Structure-aware document retrieval without embeddings.

These details have not been verified by PyPI

Project links

Project description

TreeSearch: Structure-Aware Document Retrieval

TreeSearch is a structure-aware document retrieval library. No vector embeddings. No chunk splitting. BM25 + LLM reasoning over document tree structures.

Installation

pip install -U pytreesearch

Quick Start

import asyncio
from treesearch import build_index, load_index, Document, search

async def main():
    # Build indexes for markdown files
    await build_index(paths=["docs/*.md"], output_dir="./indexes")

    # Load indexed documents
    import os
    documents = []
    for fp in sorted(os.listdir("./indexes")):
        if not fp.endswith(".json"):
            continue
        data = load_index(os.path.join("./indexes", fp))
        documents.append(Document(
            doc_id=fp, doc_name=data["doc_name"],
            structure=data["structure"],
            doc_description=data.get("doc_description", ""),
        ))

    # Search with Best-First strategy (BM25 + LLM)
    result = await search(query="How does auth work?", documents=documents)
    for doc_result in result.documents:
        for node in doc_result["nodes"]:
            print(f"[{node['score']:.2f}] {node['title']}")

asyncio.run(main())

Set up API key first:

export OPENAI_API_KEY="sk-..."
# Optional: custom endpoint
export OPENAI_BASE_URL="https://your-endpoint/v1"

Why TreeSearch?

Traditional RAG systems split documents into fixed-size chunks and retrieve by vector similarity.
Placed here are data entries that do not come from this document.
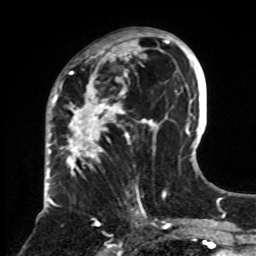
Breast MRI, one axial slice; slice 41 of 70 in the series (ordered by position); cropped to one breast; dynamic contrast-enhanced series, time point 2 of 8 at this slice position (early post-contrast); 1.5 T; TE 4.2 ms, TR 7 ms; 256 × 256 image matrix, field of view 175 × 175 mm. Female patient.
Annotated regions visible in this slice (semi-automatic segmentation, software-assisted and operator-edited):
- enhancing-tissue mask used for the functional tumour volume (all voxels passing the contrast-enhancement thresholds inside the analysis volume; usually the tumour): bounding box <61,33,161,255> (left, top, right, bottom; pixels)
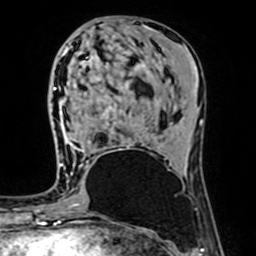
Breast MRI (dynamic contrast-enhanced), one axial slice. Position 30 of 64 along the scan axis. Cropped to one breast. Dynamic contrast-enhanced series, time point 2 of 7 at this slice position (early post-contrast). 1.5 T. TE 2.6 ms, TR 5.2 ms. 256 × 256 image matrix. Female patient.
Outlined on this slice (semi-automatic segmentation, software-assisted and operator-edited):
- enhancing-tissue mask used for the functional tumour volume (all voxels passing the contrast-enhancement thresholds inside the analysis volume; usually the tumour): bounding box <61,115,121,166> (left, top, right, bottom; pixels)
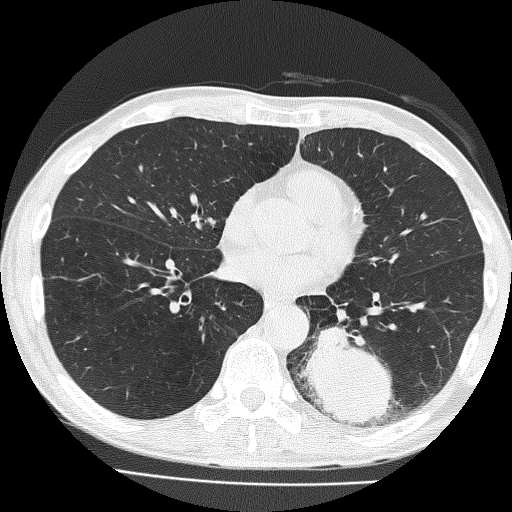
Axial slice from a low-dose chest CT screening exam, first (baseline) screen, lung window (W 1500 / L -600 HU), 2 mm slice thickness, lung (sharp) reconstruction kernel (FC51), slice 88 of 160 in the series, 512 × 512 image matrix. Male participant, aged 58 years at enrolment. Current smoker at enrolment.
Expert reader's lesion annotation, bounding box [x1, y1, x2, y2] px = [301, 311, 420, 434]. The screening reader recorded 2 non-calcified nodules or masses ≥4 mm on this exam (left lower lobe, left upper lobe); which of them this box marks is not recorded. Official screen result: positive, change unspecified: nodule(s) >= 4 mm or enlarging nodule(s), mass(es), or other non-specific abnormalities suspicious for lung cancer. Participant outcome: lung cancer diagnosed 39 days after this screen — non-small cell carcinoma, left lower lobe, poorly differentiated (G3), stage IV (AJCC 6th edition), 74 mm at pathology.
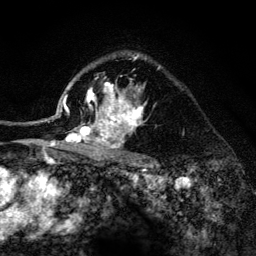
Breast MRI (dynamic contrast-enhanced), one axial slice. Slice 97 of 134 in the series (ordered by position). Cropped to one breast. Dynamic contrast-enhanced series, time point 2 of 6 at this slice position (early post-contrast). 3 T. TE 4.2 ms, TR 8.2 ms. 256 × 256 image matrix, field of view 165 × 165 mm. Female patient.
Outlined on this slice (semi-automatic segmentation, software-assisted and operator-edited):
- enhancing-tissue mask used for the functional tumour volume (all voxels passing the contrast-enhancement thresholds inside the analysis volume; usually the tumour): bounding box [x1, y1, x2, y2] px = [52, 54, 160, 152]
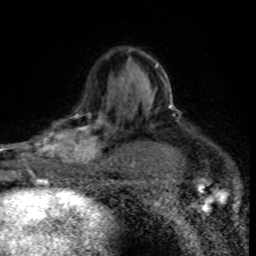
Breast MRI (dynamic contrast-enhanced), one axial slice; slice 53 of 80 in the series (ordered by position); cropped to one breast; dynamic contrast-enhanced series, time point 2 of 8 at this slice position (early post-contrast); 1.5 T; TE 4.2 ms, TR 7.1 ms; 256 × 256 image matrix, field of view 145 × 145 mm. Female patient.
Annotated regions visible in this slice (semi-automatic segmentation, software-assisted and operator-edited):
- enhancing-tissue mask used for the functional tumour volume (all voxels passing the contrast-enhancement thresholds inside the analysis volume; usually the tumour): bounding box <30,97,115,176> (left, top, right, bottom; pixels)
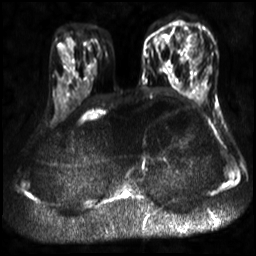
Breast MRI, one axial slice. Position 15 of 30 along the scan axis. Diffusion-weighted series; image 2 of 4 stored at this slice position (different b-values; order by instance number). 3 T. 4 mm slice thickness. 256 × 256 image matrix, field of view 320 × 320 mm. Female patient.
Annotated regions visible in this slice (outlined manually by an expert reader):
- tumour on diffusion-weighted imaging: bounding box (x1, y1, x2, y2) in pixels: (184, 30, 201, 56)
This destroys document structure, loses heading hierarchy, and misses reasoning-dependent queries.

TreeSearch takes a fundamentally different approach — parse documents into tree structures based on their natural heading hierarchy, then use BM25 + LLM reasoning to navigate the tree and find the most relevant sections.
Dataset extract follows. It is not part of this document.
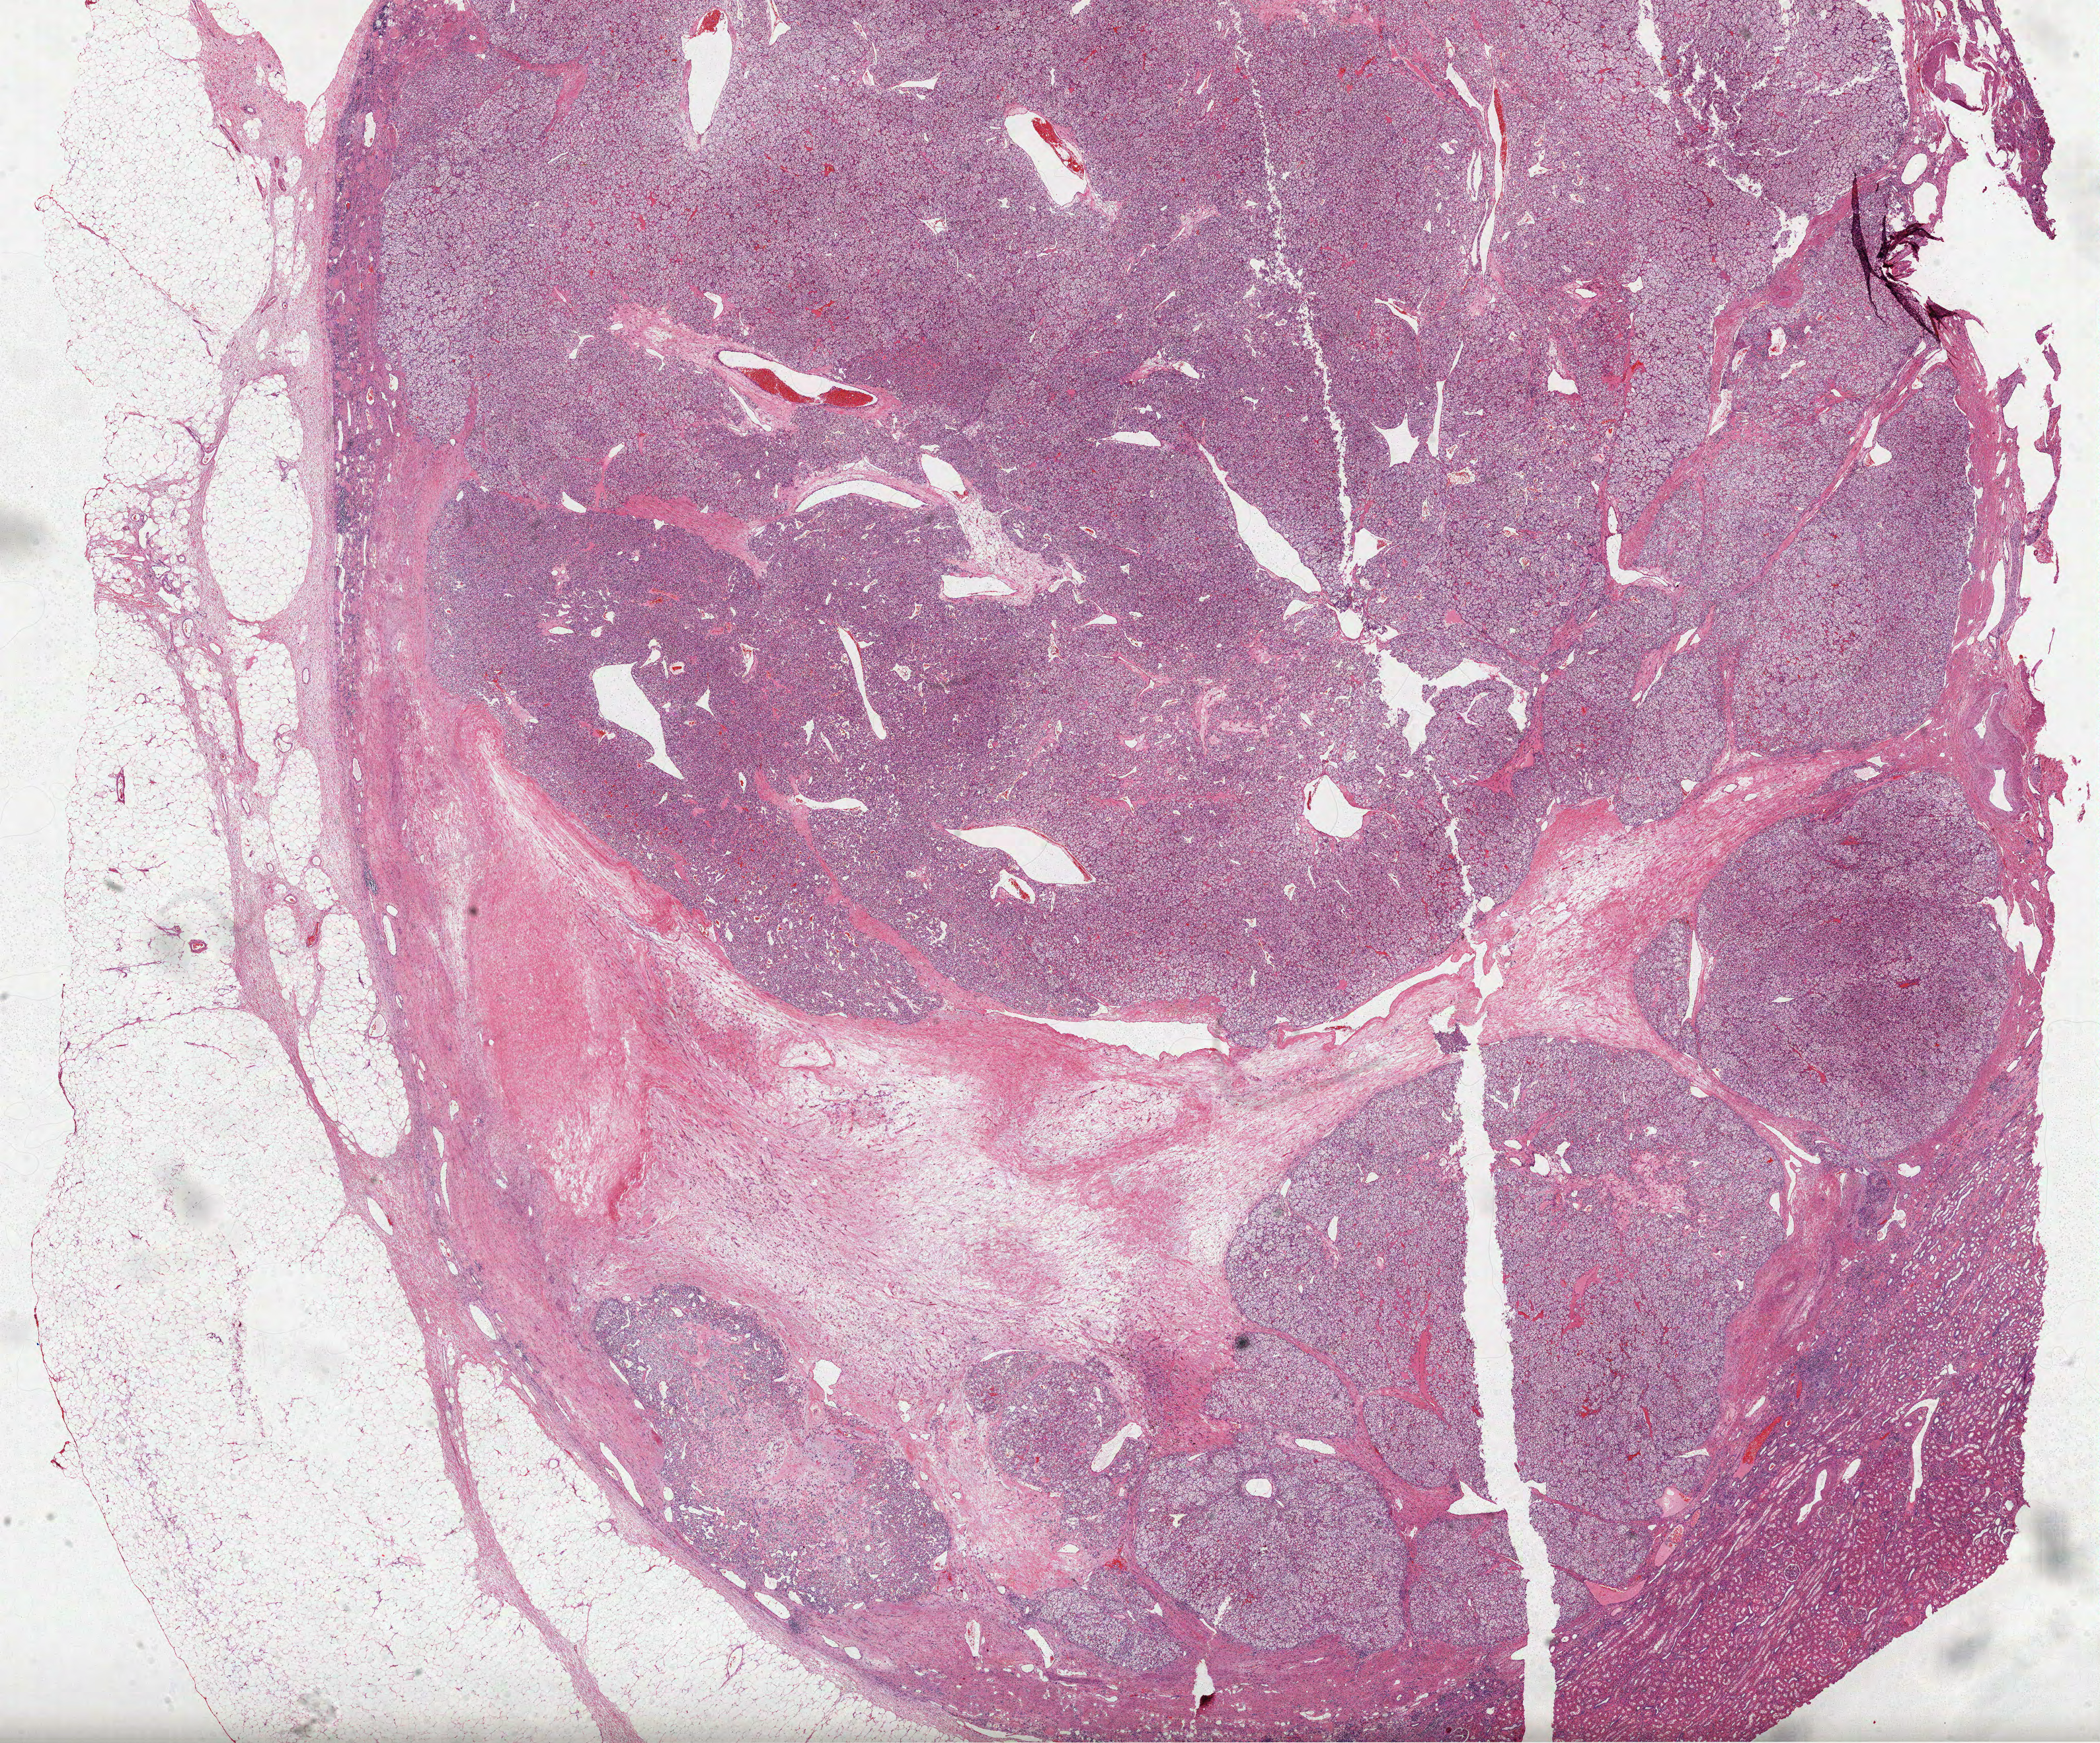
Digitized H&E tissue section (whole slide), shown as a low-resolution overview of the whole scanned area (about 25.6 x 21.3 mm, acquisition: 40x scan). Formalin-fixed paraffin-embedded (FFPE) diagnostic section. Primary tumour sample from the kidney. Patient: female, age at initial diagnosis 66 years. Histologic grade: G3 (poorly differentiated).
- pathologic diagnosis: Clear cell adenocarcinoma, NOS
- AJCC pathologic stage: I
	Traditional RAG	TreeSearch
Preprocessing	Chunk splitting + embedding	Parse headings → build tree
Retrieval	Vector similarity search	BM25 pre-scoring + LLM tree search
Multi-doc	Needs vector DB for routing	LLM routes by document descriptions
Structure	Lost after chunking	Fully preserved as tree hierarchy
Dependencies	Vector DB + embedding model	LLM only (no embedding, no vector DB)
Zero-cost baseline	N/A	BM25-only search (no LLM needed)

Key Advantages

No vector embeddings — No embedding model to train, deploy, or pay for
No chunk splitting — Documents retain their natural heading structure
No vector DB — No Pinecone, Milvus, or Chroma to manage
Tree-aware retrieval — Heading hierarchy guides search, not arbitrary chunk boundaries
BM25 zero-cost baseline — Instant keyword search with no API calls, useful as standalone or pre-filter
Budget-controlled LLM calls — Set max LLM calls per query, with early stopping when confidence is high

Features

Three-layer search — BM25 pre-scoring → Best-First tree search → LLM relevance evaluation
Tree-structured indexing — Markdown and plain text documents are parsed into hierarchical trees
BM25 node-level index — Structure-aware scoring with hierarchical field weighting (title > summary > body) and ancestor propagation
Best-First search (default) — Priority queue driven, deterministic, with early stopping and budget control
MCTS search — Monte Carlo Tree Search with LLM as value function
LLM single-pass — One LLM call per document for minimal cost
Multi-document search — Route queries across document collections via LLM reasoning
Chinese + English — Built-in jieba tokenization for Chinese and regex tokenization for English
Batch indexing — build_index() supports glob patterns for concurrent multi-file processing
Evaluation metrics — Built-in Precision@K, Recall@K, MRR, NDCG@K, Hit@K, F1@K
Async-first — All core functions are async with sync wrappers available
CLI included — treesearch index and treesearch search commands

BM25 Standalone (No LLM Needed)

from treesearch import NodeBM25Index, Document, load_index

data = load_index("indexes/my_doc.json")
doc = Document(doc_id="doc1", doc_name=data["doc_name"], structure=data["structure"])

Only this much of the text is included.